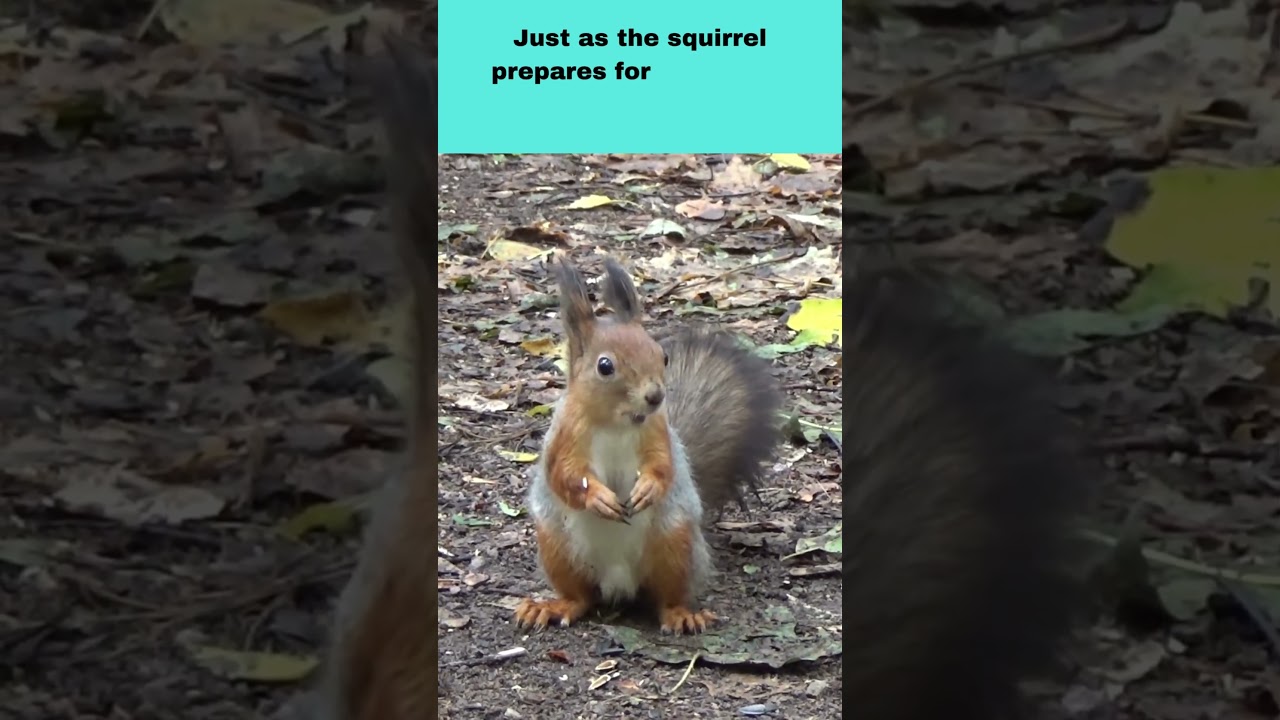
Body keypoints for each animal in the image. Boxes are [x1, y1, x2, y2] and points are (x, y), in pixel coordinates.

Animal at [513, 256, 782, 634]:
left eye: (662, 355)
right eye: (605, 366)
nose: (655, 396)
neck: (617, 421)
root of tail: (619, 586)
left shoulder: (658, 432)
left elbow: (663, 466)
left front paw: (647, 489)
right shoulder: (564, 437)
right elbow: (565, 475)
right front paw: (598, 498)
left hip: (674, 544)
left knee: (666, 597)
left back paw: (682, 615)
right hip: (557, 548)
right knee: (580, 598)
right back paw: (552, 606)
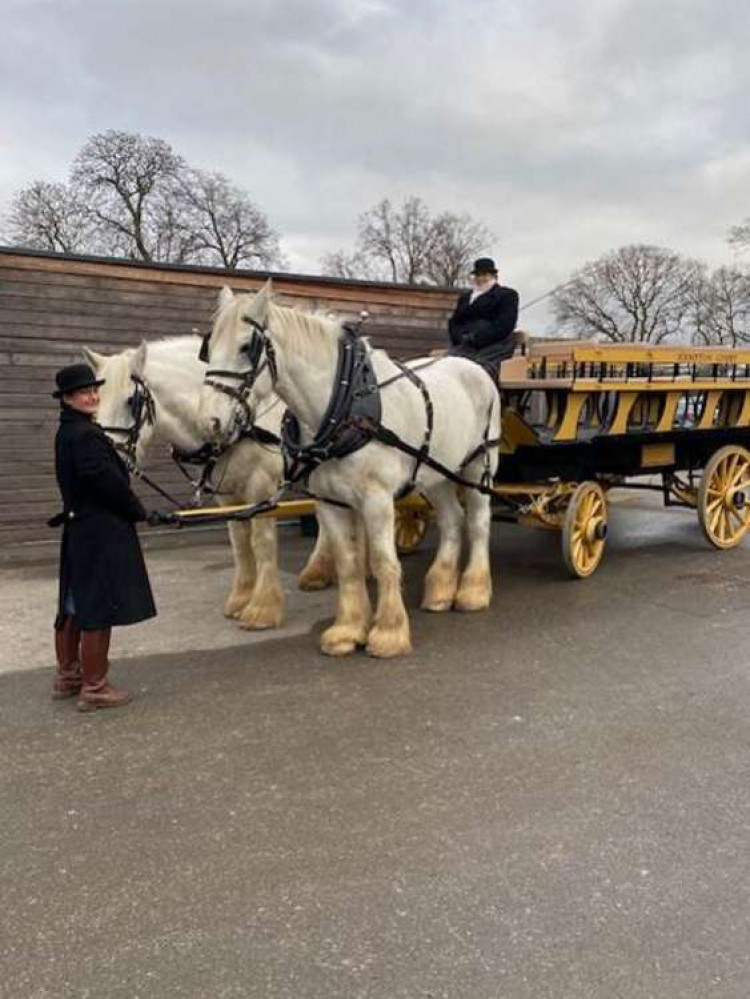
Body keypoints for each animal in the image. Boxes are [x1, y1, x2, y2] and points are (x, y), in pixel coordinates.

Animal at [83, 338, 336, 632]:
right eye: (94, 401)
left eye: (131, 401)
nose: (103, 458)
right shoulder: (228, 496)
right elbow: (239, 543)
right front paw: (241, 599)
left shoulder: (261, 487)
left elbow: (261, 543)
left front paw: (262, 608)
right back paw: (318, 572)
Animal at [197, 284, 502, 656]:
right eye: (208, 349)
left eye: (245, 346)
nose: (210, 421)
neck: (343, 405)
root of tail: (473, 366)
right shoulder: (330, 501)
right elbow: (347, 563)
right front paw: (348, 630)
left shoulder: (377, 499)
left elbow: (384, 561)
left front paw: (388, 633)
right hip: (437, 472)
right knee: (452, 520)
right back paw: (441, 590)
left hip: (477, 465)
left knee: (478, 521)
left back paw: (473, 591)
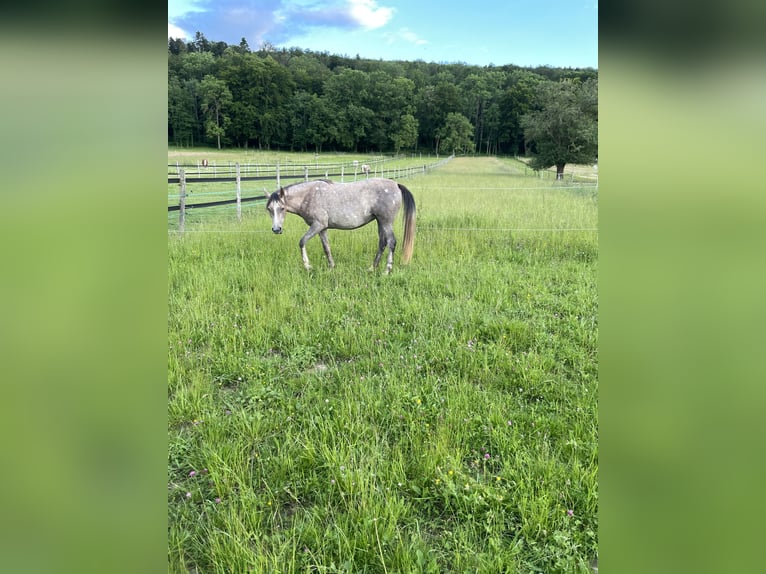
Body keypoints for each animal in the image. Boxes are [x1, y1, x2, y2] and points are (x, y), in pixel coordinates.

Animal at [268, 178, 416, 274]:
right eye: (269, 209)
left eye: (282, 208)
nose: (276, 229)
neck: (309, 195)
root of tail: (396, 184)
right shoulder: (322, 228)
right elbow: (326, 248)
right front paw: (331, 267)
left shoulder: (317, 225)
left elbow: (302, 242)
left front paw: (307, 266)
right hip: (380, 222)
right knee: (382, 243)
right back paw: (372, 268)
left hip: (386, 222)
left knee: (391, 242)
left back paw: (386, 270)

Problem: No line before the one containing "neck: (309, 195)" should be copied; restate that line and all the rest through the end of the data above word for word.

Answer below:
neck: (309, 195)
root of tail: (396, 184)
right shoulder: (322, 228)
right elbow: (326, 248)
right front paw: (331, 267)
left shoulder: (317, 225)
left elbow: (302, 242)
left front paw: (307, 266)
right hip: (380, 222)
right knee: (382, 243)
right back paw: (372, 268)
left hip: (386, 222)
left knee: (391, 242)
left back paw: (386, 270)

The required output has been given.